FDA approved Halaven (eribulin mesylate) Injection for the treatment of patients with unresectable or metastatic liposarcoma who have received a prior anthracycline-containing regimen, following priority review.
The approval was based on the results of a phase III trial, Study 309, which demonstrated that previously treated liposarcoma patients who received Halaven (n=71) experienced a median overall survival of 15.6 months compared with 8.4 months for those who received dacarbazine (n=72) (HR 0.51; 95% CI: 0.35-0.75), making it the first single agent to demonstrate an OS benefit in this stage of the disease, according to the drug’s sponsor, Eisai.

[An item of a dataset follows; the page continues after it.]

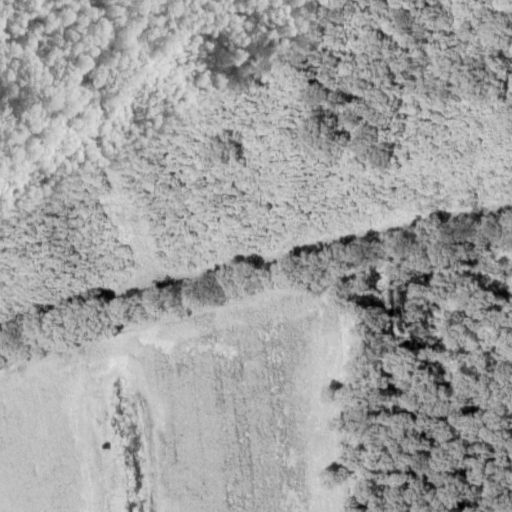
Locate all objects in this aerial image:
road: (30, 140)
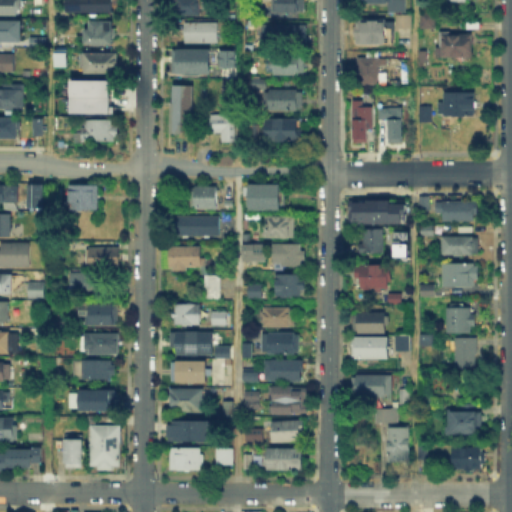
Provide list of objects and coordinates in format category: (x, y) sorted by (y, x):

Median progression-free survival, the trial’s secondary endpoint, was longer in patients with liposarcoma treated with Halaven than in those who received dacarbazine (2.9 vs. 1.7 months; HR 0.52; 95% CI: 0.35-0.78).
The adverse events seen in Study 309 were consistent with the known profile of Halaven. Serious side effects from treatment with Halaven may include neutropenia, peripheral neuropathy, embryo-fetal toxicity and QT prolongation.
First in the halichondrin class, Halaven is a microtubule dynamics inhibitor with a distinct binding profile.
Halaven is a synthetic analog of halichondrin B, a natural product that was isolated from the marine sponge Halichondria okadai. Based on in vitro studies, Halaven exerts its effect via a tubulin-based antimitotic mechanism, ultimately leading to apoptotic cell death after prolonged and irreversible mitotic blockage.
Halaven was first approved in the U.S. in November 2010 for patients with metastatic breast cancer who have received at least two chemotherapeutic regimens for the treatment of metastatic disease. Halaven was granted an FDA Orphan Drug Designation for soft tissue sarcoma in May 2012.